_Zlecenie pracy_. Wypisz bez zmian wszystkie wiersze tekstu z poniższego wykazu, pomijając obrazy.
═══ Dane źródłowe
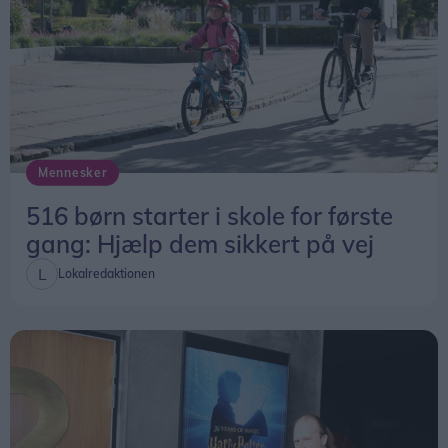
Mennesker
516 børn starter i skole for første
gang: Hjælp dem sikkert på vej
Lokalredaktionen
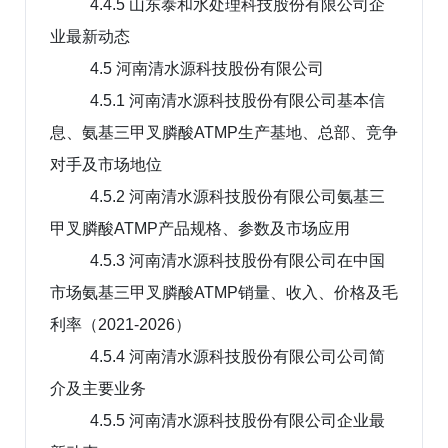
4.4.5 山东泰和水处理科技股份有限公司企
业最新动态
4.5 河南清水源科技股份有限公司
4.5.1 河南清水源科技股份有限公司基本信
息、氨基三甲叉膦酸ATMP生产基地、总部、竞争
对手及市场地位
4.5.2 河南清水源科技股份有限公司氨基三
甲叉膦酸ATMP产品规格、参数及市场应用
4.5.3 河南清水源科技股份有限公司在中国
市场氨基三甲叉膦酸ATMP销量、收入、价格及毛
利率（2021-2026）
4.5.4 河南清水源科技股份有限公司公司简
介及主要业务
4.5.5 河南清水源科技股份有限公司企业最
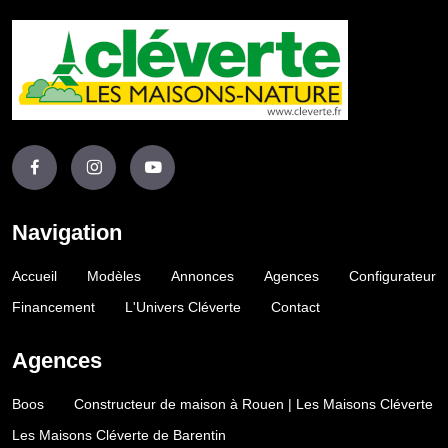
Navigation
Accueil
Modèles
Annonces
Agences
Configurateur
Financement
L'Univers Cléverte
Contact
Agences
Boos
Constructeur de maison à Rouen | Les Maisons Cléverte
Les Maisons Cléverte de Barentin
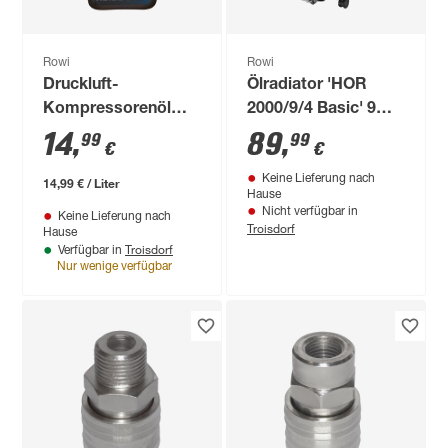
Rowi
Rowi
Druckluft-
Ölradiator 'HOR
Kompressorenöl
2000/9/4 Basic' 9
1000 ml
Rippen, 2000 W
14
,
89
,
99
99
€
€
Keine Lieferung nach
14,99 € / Liter
Hause
Nicht verfügbar in
Keine Lieferung nach
Troisdorf
Hause
Troisdorf
Verfügbar in
Nur wenige verfügbar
══════
_Wynik zadania_.
Mennesker
516 børn starter i skole for første
gang: Hjælp dem sikkert på vej
Lokalredaktionen
4.4.5 山东泰和水处理科技股份有限公司企
业最新动态
4.5 河南清水源科技股份有限公司
4.5.1 河南清水源科技股份有限公司基本信
息、氨基三甲叉膦酸ATMP生产基地、总部、竞争
对手及市场地位
4.5.2 河南清水源科技股份有限公司氨基三
甲叉膦酸ATMP产品规格、参数及市场应用
4.5.3 河南清水源科技股份有限公司在中国
市场氨基三甲叉膦酸ATMP销量、收入、价格及毛
利率（2021-2026）
4.5.4 河南清水源科技股份有限公司公司简
介及主要业务
4.5.5 河南清水源科技股份有限公司企业最
Navigation
Accueil
Modèles
Annonces
Agences
Configurateur
Financement
L'Univers Cléverte
Contact
Agences
Boos
Constructeur de maison à Rouen | Les Maisons Cléverte
Les Maisons Cléverte de Barentin
Rowi
Rowi
Druckluft-
Ölradiator 'HOR
Kompressorenöl
2000/9/4 Basic' 9
1000 ml
Rippen, 2000 W
14
,
89
,
99
99
€
€
Keine Lieferung nach
14,99 € / Liter
Hause
Nicht verfügbar in
Keine Lieferung nach
Troisdorf
Hause
Troisdorf
Verfügbar in
Nur wenige verfügbar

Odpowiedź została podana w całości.